Another Word For It Patrick Durusau on Topic Maps and Semantic Diversity

May 1, 2012

Masstree – Much Faster than MongoDB, VoltDB, Redis, and Competitive with Memcached

Filed under: Masstree,Memcached,MongoDB,Redis,VoltDB — Patrick Durusau @ 4:45 pm

Masstree – Much Faster than MongoDB, VoltDB, Redis, and Competitive with Memcached

From the post:

The EuroSys 2012 system conference has an excellent live blog summary of their talks for: Day 1, Day 2, Day 3 (thanks Henry at the Paper Trail blog). Summaries for each of the accepted papers are here.

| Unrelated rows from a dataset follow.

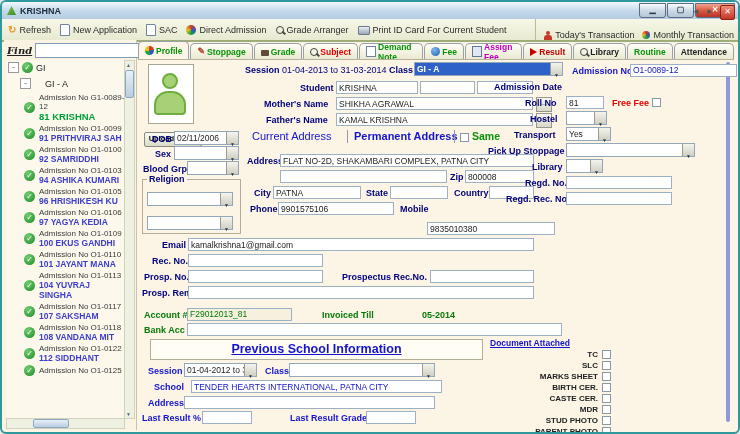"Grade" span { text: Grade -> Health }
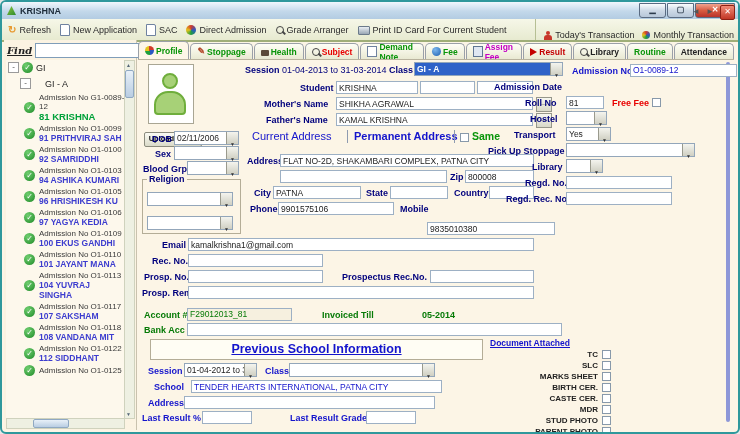"KAMAL KRISHNA" input.inp { width: 197px -> 224px }
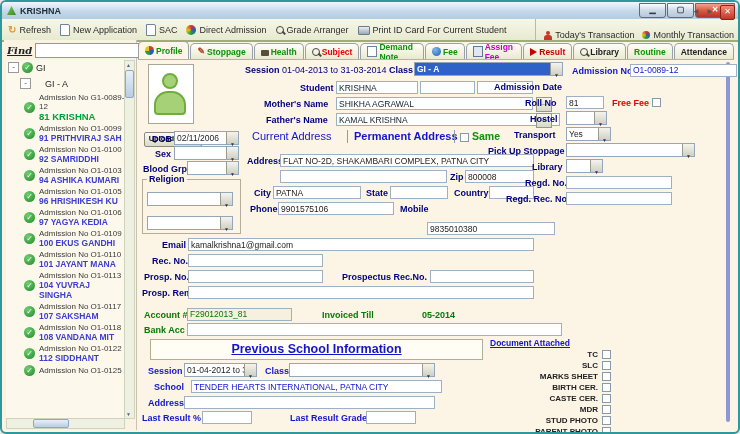"9835010380" input.inp { margin-top: 20px -> none; width: 128px -> 84px }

One of the more interesting papers from a NoSQL perspective was Cache Craftiness for Fast Multicore Key-Value Storage, a wonderfully detailed description of the low level techniques used to implement Masstree:

A storage system specialized for key-value data in which all data fits in memory, but must persist across server restarts. It supports arbitrary, variable-length keys. It allows range queries over those keys: clients can traverse subsets of the database, or the whole database, in sorted order by key. On a 16-core machine Masstree achieves six to ten million operations per second on parts A–C of the Yahoo! Cloud Serving Benchmark benchmark, more than 30x as fast as VoltDB [5] or MongoDB [2].

An inspiration for anyone pursuing pure performance in the key-value space.

As the authors note when comparing Masstree to other systems:

Many of these systems support features that Masstree does not, some of which may bottleneck their performance. We disable other systems’ expensive features when possible.